[Stored records]
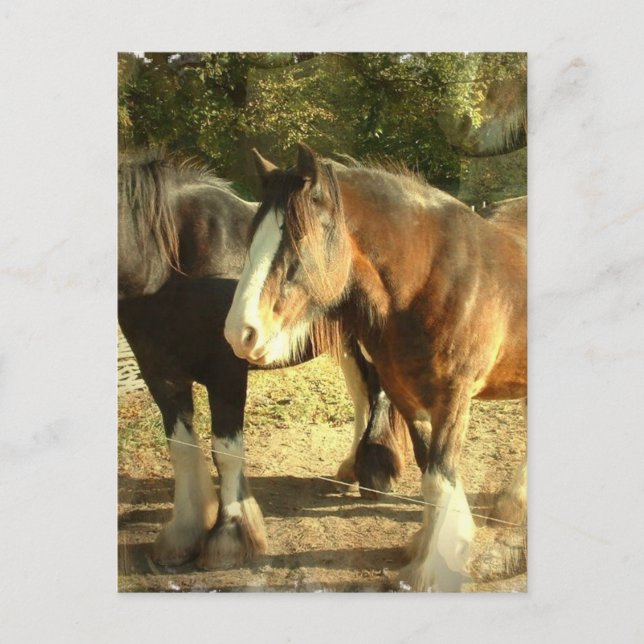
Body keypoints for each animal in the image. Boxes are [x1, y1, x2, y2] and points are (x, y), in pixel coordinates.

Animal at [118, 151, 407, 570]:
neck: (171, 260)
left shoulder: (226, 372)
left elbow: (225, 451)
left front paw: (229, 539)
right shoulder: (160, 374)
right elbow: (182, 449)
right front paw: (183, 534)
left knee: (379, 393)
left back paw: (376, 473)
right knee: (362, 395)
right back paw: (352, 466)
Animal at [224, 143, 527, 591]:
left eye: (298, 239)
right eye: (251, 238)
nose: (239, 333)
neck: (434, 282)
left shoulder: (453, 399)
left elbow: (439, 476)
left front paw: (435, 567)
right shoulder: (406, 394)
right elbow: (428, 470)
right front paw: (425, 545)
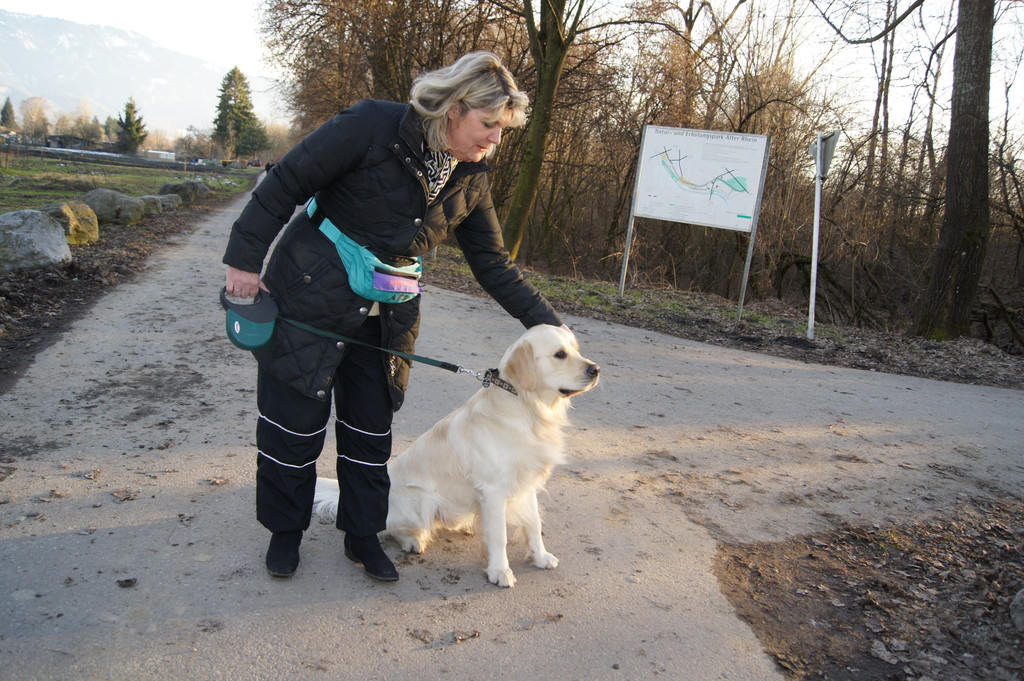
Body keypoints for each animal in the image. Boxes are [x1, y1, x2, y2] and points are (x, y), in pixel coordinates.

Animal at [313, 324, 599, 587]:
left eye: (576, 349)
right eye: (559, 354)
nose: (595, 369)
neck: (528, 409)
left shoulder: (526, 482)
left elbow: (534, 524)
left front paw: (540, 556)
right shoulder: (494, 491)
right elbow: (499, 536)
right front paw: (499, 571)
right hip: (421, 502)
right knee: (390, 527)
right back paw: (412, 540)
==
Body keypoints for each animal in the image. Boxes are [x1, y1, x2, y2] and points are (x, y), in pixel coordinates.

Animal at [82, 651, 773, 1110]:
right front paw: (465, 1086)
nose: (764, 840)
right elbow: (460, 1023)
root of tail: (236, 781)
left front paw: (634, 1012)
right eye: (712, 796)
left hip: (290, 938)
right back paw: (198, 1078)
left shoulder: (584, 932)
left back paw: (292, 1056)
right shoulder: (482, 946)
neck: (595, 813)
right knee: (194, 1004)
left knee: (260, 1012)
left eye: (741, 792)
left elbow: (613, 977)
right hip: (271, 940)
--
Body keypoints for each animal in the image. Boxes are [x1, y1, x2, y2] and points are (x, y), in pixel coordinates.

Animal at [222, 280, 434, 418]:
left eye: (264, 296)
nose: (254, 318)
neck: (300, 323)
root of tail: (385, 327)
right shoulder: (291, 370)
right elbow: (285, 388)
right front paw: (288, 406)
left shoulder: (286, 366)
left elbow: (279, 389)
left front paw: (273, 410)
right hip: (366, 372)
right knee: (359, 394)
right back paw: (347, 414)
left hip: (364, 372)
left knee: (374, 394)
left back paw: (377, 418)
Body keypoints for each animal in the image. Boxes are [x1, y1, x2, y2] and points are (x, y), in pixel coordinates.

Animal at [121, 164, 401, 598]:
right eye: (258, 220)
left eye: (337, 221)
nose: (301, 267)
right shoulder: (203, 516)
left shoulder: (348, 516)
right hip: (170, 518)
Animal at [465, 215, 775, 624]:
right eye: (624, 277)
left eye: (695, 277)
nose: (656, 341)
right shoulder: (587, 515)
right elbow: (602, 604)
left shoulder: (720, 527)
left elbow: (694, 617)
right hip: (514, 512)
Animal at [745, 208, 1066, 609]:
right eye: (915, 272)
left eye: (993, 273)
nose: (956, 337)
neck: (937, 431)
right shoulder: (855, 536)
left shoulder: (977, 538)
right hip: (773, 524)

[Task prompt] Where a picture appears in the records above, omit it, and transcribe exactly the stretch of lines from the one with "right eye: (251, 238)" through the one with "right back paw: (412, 540)".

[Result of this exercise]
right eye: (251, 238)
nose: (239, 333)
neck: (434, 282)
left shoulder: (453, 399)
left elbow: (439, 476)
left front paw: (435, 567)
right shoulder: (406, 394)
right elbow: (428, 470)
right front paw: (425, 545)
Body keypoints for each animal in the image. Boxes are [x1, y1, x2, y2] and points are (x, y), in pixel coordinates.

Animal at [313, 324, 599, 587]:
left eye: (576, 349)
right eye: (559, 354)
nose: (595, 369)
neck: (528, 409)
left shoulder: (526, 482)
left elbow: (534, 524)
left front paw: (540, 556)
right shoulder: (494, 491)
right elbow: (499, 536)
right front paw: (499, 571)
right hip: (421, 502)
right knee: (390, 527)
right back paw: (412, 540)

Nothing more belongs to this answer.